13 Responses to “Evesham”

  1. It looks like a brilliant event. While I have enjoyed watching the crown being made, and wasn’t sure about the trim on John’s tunic, now I think he looks the most regal and medieval.

  2. The detail of the round becoming a Vee once the brooch was in place is the sort of thing that makes re-enacting enlightening as well as bringing scholarship to life.
    And yes, very regal indeed!

    • It’s one of those things you wouldn’t realise until you made the thing, and probably a lot of folks wouldn’t realise even then because they don’t wear the right kind of bling with it

  3. Gorgeous. Both the costumes and the gentlepersons wearing them.

  4. I am feeling all impressed at how wonderful your stuff looks, which is extremely wonderful, but frankly, I’m even more jealous about the Evesham event. (These days I’m most interested in the later thirteenth century, but back when I were a lass it was Henry III and Louis IX all the way…) There’s nothing like that at all in Australia. Or not for medievalists any way. I suppose if I wanted to re-enact the Anzac landing at Gallipoli in 1915 I’d be happier than a pig in mud with a bad case of trenchfoot, but as it happens, no, really no.

    My conclusion about that little tight V neck shape being an effect of the brooch is the same as yours, btw. In plain wool with a lighter, less posh, brooch, you can still get the same effect by deliberately pinching/folding up the fabric into it, which also gives you some nice drapery patterns down the front that you do sometimes see represented in pictures and statues. I have occasionally seen, on men, bigger V necks that I don’t think could be explained by the neck closure, but not often, and a quick zoom through my pinterest page tells me I have no such images to hand.

    Anyway, awesome, awesome, I’ve only stopped making Kermit arms in delight so I can type and tell you about it.

    • I was told by one ex pat Australian parent at the weekend that medieval reenactment down under has other attractions, as in he decided to go skinny dipping in a lake with some ladies whilst his friends sweated it out in armour!
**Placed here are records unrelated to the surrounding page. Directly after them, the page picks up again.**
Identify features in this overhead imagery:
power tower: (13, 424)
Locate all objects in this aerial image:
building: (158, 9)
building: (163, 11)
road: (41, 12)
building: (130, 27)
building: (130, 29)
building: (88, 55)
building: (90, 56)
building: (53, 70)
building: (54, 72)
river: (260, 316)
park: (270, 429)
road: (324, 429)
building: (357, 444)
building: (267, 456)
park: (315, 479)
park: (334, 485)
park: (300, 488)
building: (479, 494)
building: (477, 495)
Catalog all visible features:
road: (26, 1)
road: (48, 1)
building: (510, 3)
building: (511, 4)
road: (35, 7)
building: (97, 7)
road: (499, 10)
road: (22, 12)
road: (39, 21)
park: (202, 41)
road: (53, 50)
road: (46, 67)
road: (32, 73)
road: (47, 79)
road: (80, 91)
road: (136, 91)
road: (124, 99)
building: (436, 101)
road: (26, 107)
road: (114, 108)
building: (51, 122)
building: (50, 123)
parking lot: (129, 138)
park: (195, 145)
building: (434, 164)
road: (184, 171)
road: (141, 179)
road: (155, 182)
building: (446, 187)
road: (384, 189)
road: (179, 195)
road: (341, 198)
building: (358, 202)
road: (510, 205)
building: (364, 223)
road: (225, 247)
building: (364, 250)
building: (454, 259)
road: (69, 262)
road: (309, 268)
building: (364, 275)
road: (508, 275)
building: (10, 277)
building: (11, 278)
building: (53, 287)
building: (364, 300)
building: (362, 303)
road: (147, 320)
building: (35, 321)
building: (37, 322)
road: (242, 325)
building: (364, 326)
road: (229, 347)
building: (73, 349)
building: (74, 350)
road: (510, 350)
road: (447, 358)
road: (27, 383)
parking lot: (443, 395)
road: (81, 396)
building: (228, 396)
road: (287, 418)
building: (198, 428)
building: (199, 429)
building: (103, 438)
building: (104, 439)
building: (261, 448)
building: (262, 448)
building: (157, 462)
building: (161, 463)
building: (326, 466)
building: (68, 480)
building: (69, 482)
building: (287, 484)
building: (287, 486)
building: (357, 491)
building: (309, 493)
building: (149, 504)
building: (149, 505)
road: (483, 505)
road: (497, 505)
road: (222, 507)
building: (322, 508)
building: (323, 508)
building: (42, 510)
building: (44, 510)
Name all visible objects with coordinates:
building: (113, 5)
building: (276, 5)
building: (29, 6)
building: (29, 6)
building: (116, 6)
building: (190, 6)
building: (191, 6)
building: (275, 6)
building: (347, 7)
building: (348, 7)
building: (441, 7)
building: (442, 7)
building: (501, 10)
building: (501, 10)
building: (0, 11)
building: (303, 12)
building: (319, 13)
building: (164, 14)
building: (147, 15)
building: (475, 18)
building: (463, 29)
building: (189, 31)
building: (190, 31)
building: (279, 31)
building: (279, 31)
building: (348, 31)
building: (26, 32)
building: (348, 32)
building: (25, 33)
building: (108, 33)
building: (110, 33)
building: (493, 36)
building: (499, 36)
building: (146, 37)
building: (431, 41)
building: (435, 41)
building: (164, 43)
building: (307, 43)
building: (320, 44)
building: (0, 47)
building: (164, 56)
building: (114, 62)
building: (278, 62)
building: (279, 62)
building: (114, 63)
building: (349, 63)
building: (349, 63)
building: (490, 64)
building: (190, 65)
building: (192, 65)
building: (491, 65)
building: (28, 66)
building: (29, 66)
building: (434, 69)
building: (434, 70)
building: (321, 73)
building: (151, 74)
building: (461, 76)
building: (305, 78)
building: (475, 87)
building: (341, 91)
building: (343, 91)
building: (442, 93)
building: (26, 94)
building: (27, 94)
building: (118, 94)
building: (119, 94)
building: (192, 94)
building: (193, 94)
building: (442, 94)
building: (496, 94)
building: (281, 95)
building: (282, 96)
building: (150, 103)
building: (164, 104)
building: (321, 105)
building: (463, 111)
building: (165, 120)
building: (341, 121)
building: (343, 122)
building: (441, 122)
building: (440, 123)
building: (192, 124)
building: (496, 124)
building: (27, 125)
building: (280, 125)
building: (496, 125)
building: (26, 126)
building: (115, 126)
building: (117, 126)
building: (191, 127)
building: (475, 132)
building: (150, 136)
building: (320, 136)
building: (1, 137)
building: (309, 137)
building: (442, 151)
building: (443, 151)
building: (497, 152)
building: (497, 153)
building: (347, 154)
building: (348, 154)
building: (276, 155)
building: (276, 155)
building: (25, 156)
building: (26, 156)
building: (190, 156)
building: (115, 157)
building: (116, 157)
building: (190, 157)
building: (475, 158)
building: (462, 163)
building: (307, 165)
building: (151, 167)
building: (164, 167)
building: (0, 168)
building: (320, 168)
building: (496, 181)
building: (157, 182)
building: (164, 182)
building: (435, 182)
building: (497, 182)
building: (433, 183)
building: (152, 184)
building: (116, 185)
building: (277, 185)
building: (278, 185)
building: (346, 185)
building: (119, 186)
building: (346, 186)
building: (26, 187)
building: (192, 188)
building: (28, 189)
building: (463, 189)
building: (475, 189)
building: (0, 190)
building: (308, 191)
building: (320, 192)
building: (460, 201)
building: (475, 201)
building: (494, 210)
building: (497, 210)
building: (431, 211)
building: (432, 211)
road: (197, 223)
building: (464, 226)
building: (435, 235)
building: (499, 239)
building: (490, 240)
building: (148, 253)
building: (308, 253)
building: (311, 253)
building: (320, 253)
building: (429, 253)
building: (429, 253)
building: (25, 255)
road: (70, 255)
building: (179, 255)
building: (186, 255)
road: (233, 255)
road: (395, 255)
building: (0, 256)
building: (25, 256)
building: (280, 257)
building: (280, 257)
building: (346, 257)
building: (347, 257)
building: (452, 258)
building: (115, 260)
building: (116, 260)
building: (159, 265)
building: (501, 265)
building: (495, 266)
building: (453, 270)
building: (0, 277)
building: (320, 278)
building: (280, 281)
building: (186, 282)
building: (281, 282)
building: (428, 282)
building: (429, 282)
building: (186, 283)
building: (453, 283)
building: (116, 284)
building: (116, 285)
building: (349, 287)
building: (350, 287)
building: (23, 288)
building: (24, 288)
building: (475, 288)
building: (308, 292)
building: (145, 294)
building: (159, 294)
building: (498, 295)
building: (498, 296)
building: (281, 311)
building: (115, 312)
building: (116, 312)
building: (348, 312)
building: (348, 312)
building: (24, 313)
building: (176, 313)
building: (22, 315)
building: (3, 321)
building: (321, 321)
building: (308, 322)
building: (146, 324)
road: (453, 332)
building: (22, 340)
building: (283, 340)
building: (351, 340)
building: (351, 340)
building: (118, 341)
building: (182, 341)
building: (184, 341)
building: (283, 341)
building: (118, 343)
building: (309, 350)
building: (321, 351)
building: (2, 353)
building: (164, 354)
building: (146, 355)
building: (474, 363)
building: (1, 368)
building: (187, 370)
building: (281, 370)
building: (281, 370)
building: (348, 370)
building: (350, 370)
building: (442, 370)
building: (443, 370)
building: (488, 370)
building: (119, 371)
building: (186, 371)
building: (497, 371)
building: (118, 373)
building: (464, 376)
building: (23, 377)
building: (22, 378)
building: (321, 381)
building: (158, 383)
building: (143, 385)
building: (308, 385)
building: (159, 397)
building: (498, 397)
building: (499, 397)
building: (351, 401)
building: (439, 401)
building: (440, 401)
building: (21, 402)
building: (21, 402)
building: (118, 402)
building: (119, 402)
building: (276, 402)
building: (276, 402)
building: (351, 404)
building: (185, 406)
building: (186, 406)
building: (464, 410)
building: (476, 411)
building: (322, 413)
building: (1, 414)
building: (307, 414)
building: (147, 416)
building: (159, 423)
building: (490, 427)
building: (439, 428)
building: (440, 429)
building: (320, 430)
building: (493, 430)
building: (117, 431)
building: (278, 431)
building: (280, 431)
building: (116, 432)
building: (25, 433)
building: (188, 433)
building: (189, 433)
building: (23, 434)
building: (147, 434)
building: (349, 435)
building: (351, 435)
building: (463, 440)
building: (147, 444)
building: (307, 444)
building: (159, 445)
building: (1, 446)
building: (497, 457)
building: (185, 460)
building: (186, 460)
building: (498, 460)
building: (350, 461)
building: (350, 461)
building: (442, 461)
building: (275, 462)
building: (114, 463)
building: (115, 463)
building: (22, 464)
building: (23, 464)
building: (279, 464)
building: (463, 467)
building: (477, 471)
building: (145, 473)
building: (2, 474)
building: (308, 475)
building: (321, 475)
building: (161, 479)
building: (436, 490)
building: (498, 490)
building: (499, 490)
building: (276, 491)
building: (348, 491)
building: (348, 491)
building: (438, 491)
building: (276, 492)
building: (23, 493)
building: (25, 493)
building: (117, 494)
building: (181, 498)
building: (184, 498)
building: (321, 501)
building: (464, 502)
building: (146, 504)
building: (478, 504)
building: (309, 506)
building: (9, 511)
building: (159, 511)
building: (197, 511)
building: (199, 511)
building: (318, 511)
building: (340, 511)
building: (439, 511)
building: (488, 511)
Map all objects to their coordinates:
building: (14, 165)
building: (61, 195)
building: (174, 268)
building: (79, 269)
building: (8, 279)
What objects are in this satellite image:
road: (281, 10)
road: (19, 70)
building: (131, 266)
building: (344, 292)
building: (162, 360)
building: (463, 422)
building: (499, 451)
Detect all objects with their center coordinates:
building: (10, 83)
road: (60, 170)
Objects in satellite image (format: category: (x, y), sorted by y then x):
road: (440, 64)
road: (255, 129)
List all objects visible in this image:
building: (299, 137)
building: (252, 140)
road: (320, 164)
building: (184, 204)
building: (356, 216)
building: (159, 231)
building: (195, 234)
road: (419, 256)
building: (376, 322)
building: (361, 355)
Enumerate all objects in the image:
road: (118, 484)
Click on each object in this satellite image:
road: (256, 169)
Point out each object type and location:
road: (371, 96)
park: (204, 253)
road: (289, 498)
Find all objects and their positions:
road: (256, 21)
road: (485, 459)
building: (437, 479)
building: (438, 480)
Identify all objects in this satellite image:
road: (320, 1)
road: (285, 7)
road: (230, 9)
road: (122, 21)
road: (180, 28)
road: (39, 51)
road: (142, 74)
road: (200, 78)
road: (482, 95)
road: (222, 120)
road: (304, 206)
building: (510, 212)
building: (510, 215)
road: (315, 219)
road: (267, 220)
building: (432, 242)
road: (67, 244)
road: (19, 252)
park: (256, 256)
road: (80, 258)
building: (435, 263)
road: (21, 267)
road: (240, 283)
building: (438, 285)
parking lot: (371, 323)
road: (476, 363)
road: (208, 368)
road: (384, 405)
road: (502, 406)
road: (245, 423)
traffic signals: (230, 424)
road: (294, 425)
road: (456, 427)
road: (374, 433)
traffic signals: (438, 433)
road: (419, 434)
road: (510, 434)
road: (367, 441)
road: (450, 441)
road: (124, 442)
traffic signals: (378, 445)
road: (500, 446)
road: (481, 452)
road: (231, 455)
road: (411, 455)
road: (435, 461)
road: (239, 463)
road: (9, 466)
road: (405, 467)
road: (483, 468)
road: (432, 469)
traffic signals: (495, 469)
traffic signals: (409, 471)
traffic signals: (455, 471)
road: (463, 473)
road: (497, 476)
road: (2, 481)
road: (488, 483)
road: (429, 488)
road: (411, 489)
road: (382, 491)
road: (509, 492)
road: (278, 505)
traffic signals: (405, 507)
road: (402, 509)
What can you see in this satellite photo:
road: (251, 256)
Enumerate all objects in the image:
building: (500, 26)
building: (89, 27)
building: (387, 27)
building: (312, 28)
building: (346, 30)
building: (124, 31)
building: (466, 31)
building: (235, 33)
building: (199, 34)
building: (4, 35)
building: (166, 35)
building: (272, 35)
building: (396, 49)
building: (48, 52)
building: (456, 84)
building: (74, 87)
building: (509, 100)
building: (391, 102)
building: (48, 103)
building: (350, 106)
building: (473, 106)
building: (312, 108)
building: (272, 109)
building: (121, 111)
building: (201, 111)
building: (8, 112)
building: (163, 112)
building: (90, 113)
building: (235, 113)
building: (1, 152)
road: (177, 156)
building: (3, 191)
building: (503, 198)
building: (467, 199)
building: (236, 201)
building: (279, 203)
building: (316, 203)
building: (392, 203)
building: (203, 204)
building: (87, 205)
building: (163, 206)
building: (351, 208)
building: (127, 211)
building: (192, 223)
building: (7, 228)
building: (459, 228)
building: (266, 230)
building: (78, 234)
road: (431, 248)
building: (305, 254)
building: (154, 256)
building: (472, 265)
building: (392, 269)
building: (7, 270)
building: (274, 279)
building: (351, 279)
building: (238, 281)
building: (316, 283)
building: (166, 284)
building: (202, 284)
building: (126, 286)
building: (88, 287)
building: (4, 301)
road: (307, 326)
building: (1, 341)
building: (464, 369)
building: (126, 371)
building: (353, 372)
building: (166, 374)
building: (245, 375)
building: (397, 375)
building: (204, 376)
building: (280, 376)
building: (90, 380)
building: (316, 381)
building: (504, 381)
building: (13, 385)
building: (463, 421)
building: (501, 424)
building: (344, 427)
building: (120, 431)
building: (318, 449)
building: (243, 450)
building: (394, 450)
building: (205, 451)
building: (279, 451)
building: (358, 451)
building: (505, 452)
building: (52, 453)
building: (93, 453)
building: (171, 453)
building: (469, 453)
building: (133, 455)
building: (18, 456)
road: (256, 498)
      My posh jewelery is something I find interesting rather than attractive. The one I wear most often is a fairly hideous confection that looks like it was designed by a bling obsessed toddler. Gareth is appaled by much of it, but I work on the understanding that taste is a shifting thing

      • My real toddler (actually a 5 year old now) has been peering over my shoulder whilst I sketched out possible medievaloid designs to paint a round box to be first aid kit whilst medieval-camping, has and just this very moment finished painting her own box lid bright blue, with a pink love heart in the middle outlined in white, with a red line and then a line of yellow dots around it. If the heart were a quatrefoil I might have to steal her design. So I guess she’s in touch with her inner thirteenth century adult. I admire her productivity, mine’s just up to the undercoat.

      • Many quatrefoils have heart shaped bits, like four leafed clovers? You could take inpiration

      • I want to get the two big chests and the throne painted, but it’s not going to happen anytime soon, as they’re both going back to the museum tomorrow

  5. The costumes look simply stunning and the details of the jewellery really bring it all together. What a credit to your talent with needle and blowtorch!